Cool in the tin for 5 minutes prior to completing cooling on a rack.

Monday, 15 August 2011

Birthday Cake!

Birthday Cake!, originally uploaded by Vegan Year.

Made using the Vanilla Cupcake recipe in Q&E Vegan Bake Sale - the textured variation, but with a little more ground almonds, and some almond extract added too.
I made a square cake, and a round cake, then carved the round cake for the ball, leaving the square cake to be the field.
Theme was chosen by M&R for their Dad's birthday.
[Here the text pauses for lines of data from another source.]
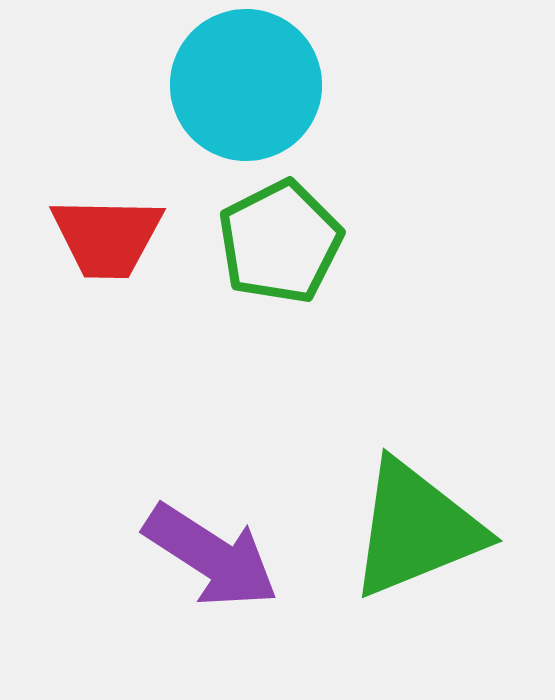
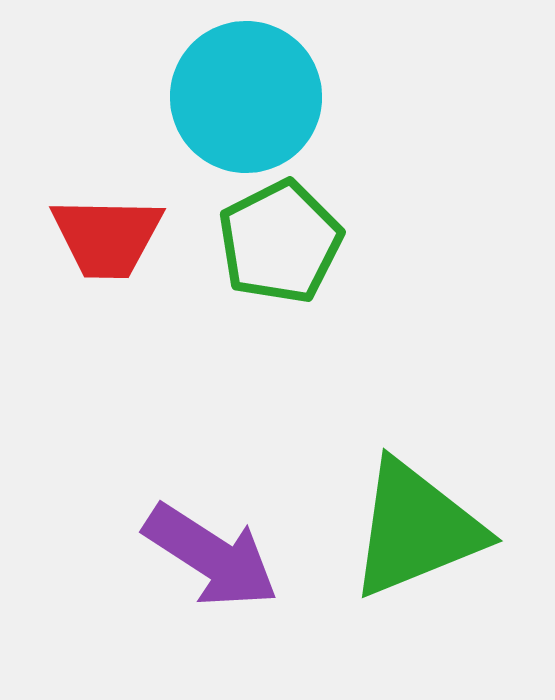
cyan circle: moved 12 px down
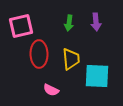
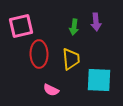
green arrow: moved 5 px right, 4 px down
cyan square: moved 2 px right, 4 px down
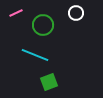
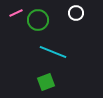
green circle: moved 5 px left, 5 px up
cyan line: moved 18 px right, 3 px up
green square: moved 3 px left
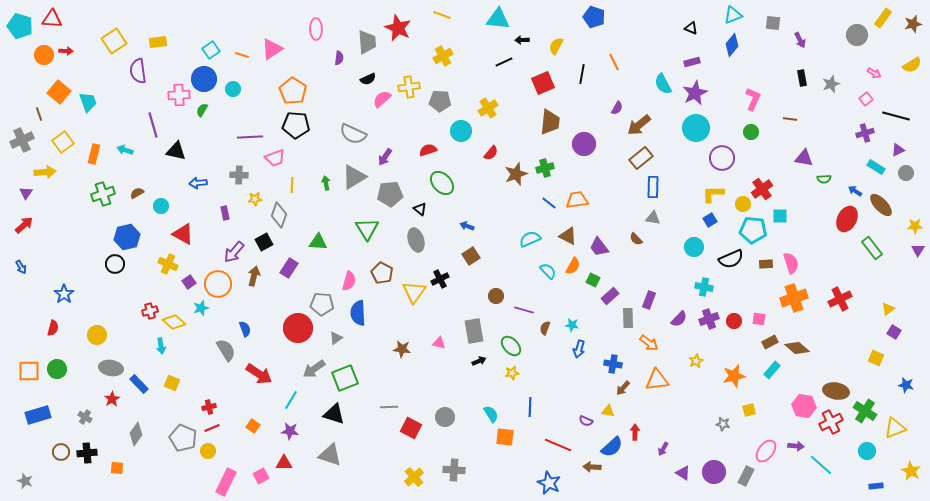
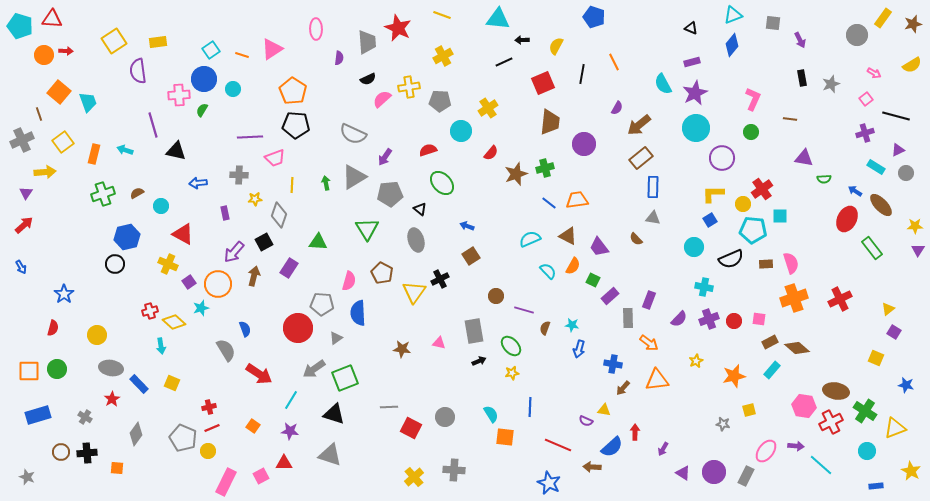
yellow triangle at (608, 411): moved 4 px left, 1 px up
gray star at (25, 481): moved 2 px right, 4 px up
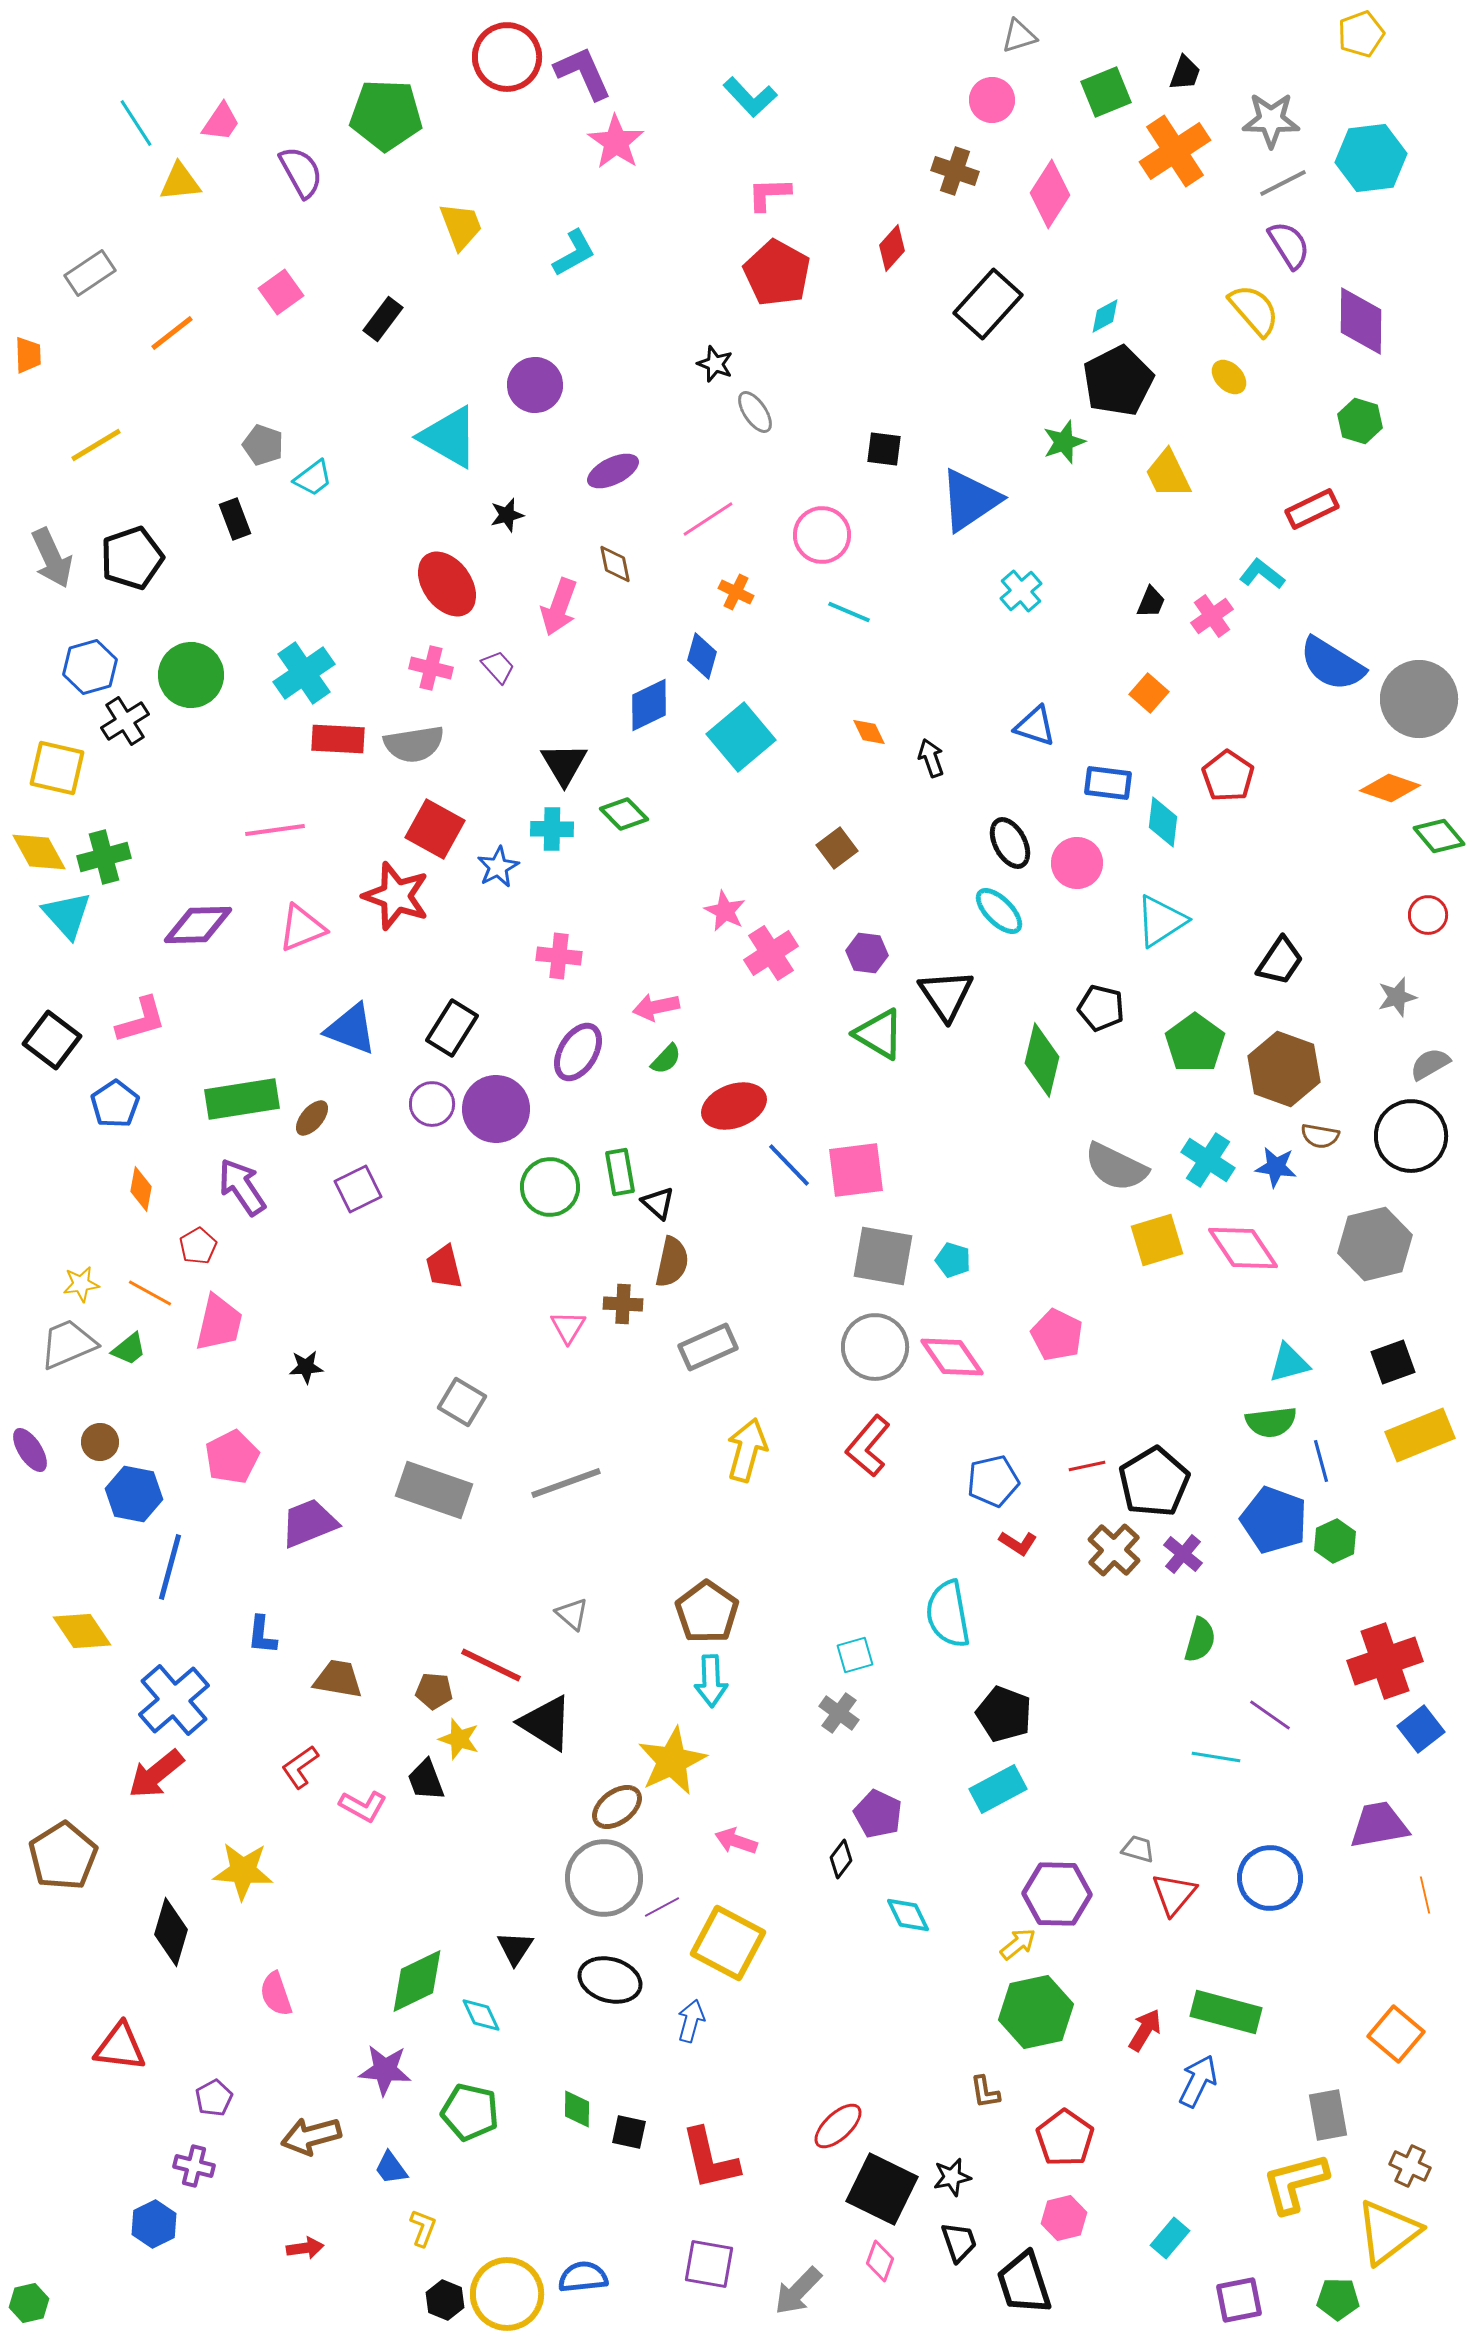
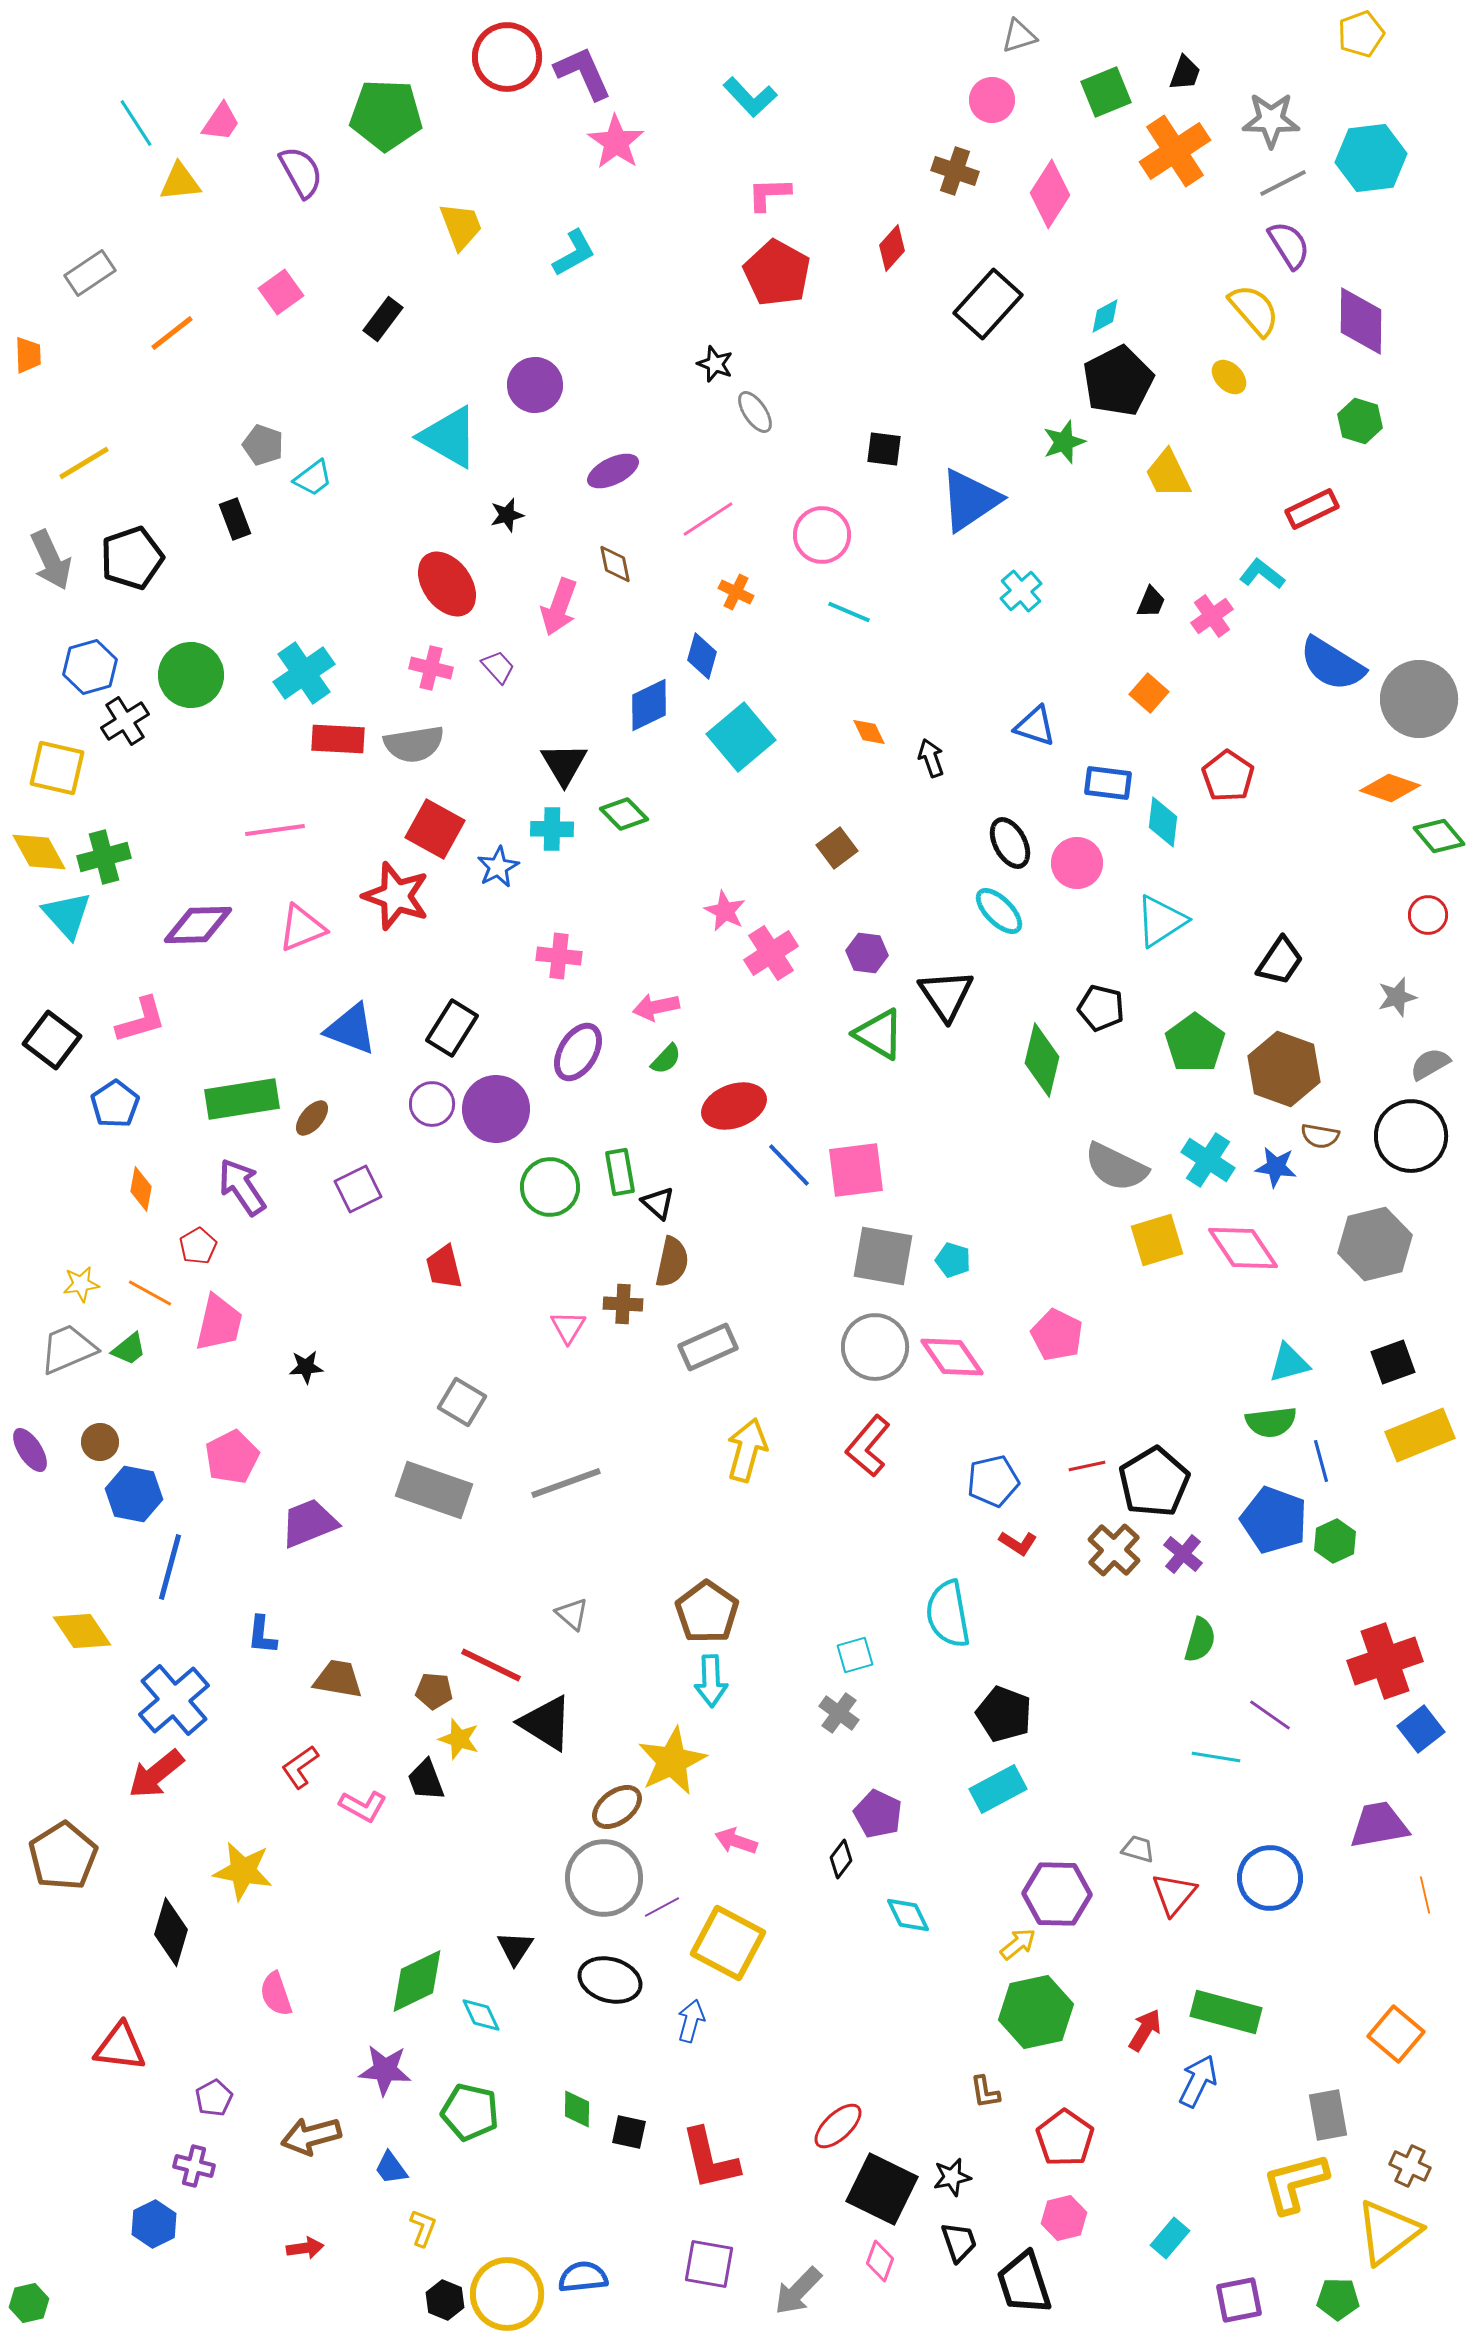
yellow line at (96, 445): moved 12 px left, 18 px down
gray arrow at (52, 558): moved 1 px left, 2 px down
gray trapezoid at (68, 1344): moved 5 px down
yellow star at (243, 1871): rotated 6 degrees clockwise
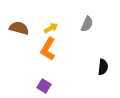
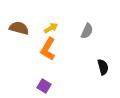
gray semicircle: moved 7 px down
black semicircle: rotated 21 degrees counterclockwise
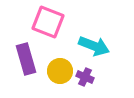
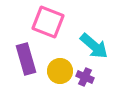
cyan arrow: rotated 20 degrees clockwise
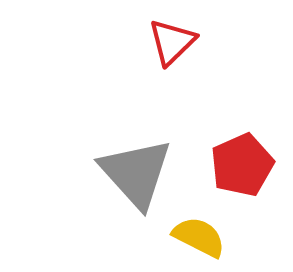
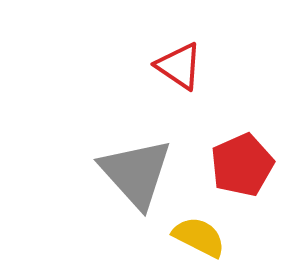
red triangle: moved 7 px right, 24 px down; rotated 42 degrees counterclockwise
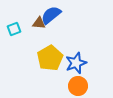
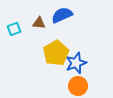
blue semicircle: moved 11 px right; rotated 15 degrees clockwise
yellow pentagon: moved 6 px right, 5 px up
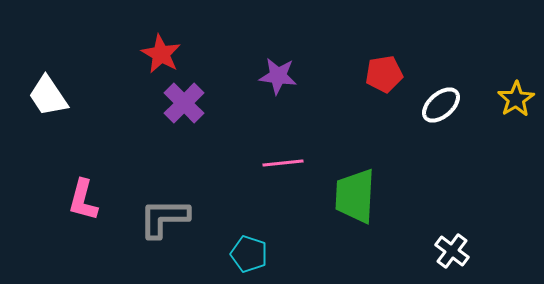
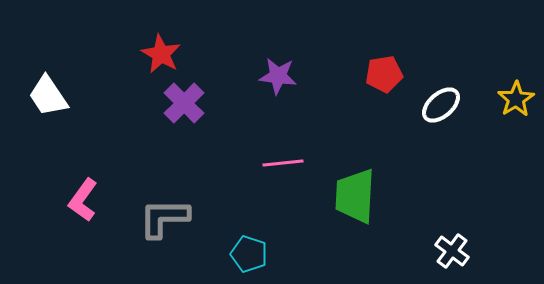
pink L-shape: rotated 21 degrees clockwise
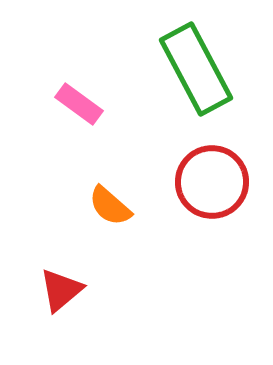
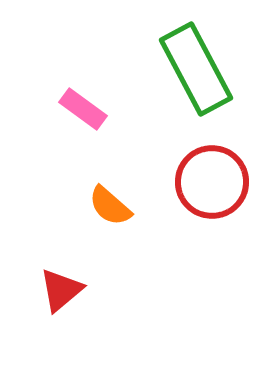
pink rectangle: moved 4 px right, 5 px down
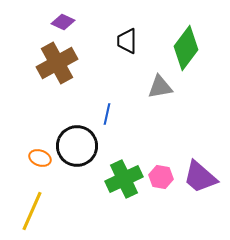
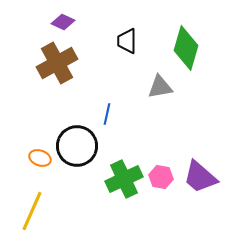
green diamond: rotated 21 degrees counterclockwise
Happy Bithday H - pity you have to be at work today!

Tuesday, 2 August 2011

Rainy Summer Day

Mixing., originally uploaded by Vegan Year.

What to do?? Make cookies of course!

Another one!?! I hear you say. (and after such a long time too - but you don't want my excuses you just want the cookies!) Now, depending on what I have in the cupboard at any time depends on how I make chocolate chip cookies! Here’s a recipe I made with my younger daughter one rainy day.

Chocolate Chip Cookies
Makes 16 to 18

If you cream the fats well enough the dough will form nicely. If necessary add non-dairy milk by the teaspoon to bring the dough together.

Preparation Time – 10 Minutes
Cooking Time – 10 Minutes

1 tablespoon Coconut Oil, at room temperature, so soft but not liquid
2 tablespoons Vegetable Shortening
3 tablespoons vegan Margarine

1 ½ tablespoons Fancy Molasses
¼ cup granulated Sugar
2 teaspoons Vanilla Extract

¾ cup All Purpose Flour
1 tablespoon Cornstarch
½ teaspoon Baking Powder

½ cup Chocolate Chips

Heat oven to 350°F, and line 2 baking sheets with parchment paper.
In a large bowl cream the oil, shortening, and margarine until well combined.
Add the molasses, sugar, and vanilla. Continue to cream until very light and fluffy.
Sift together the flour, cornstarch, and baking powder into this bowl and mix until wel combined.
Stir in the chocolate chips.
Using a tablespoon sized measuring spoon or cookie scoop drop dough onto the sheets. Flatten to a 2-inch diameter with the back of a measuring cup.
Bake for 10 minutes until puffy looking and golden at the edges.
Cool on sheets for 5 minutes prior to transferring to a rack to complete cooling.

and once thy're made - the taste test...

and after they pass that test, they get to be shared!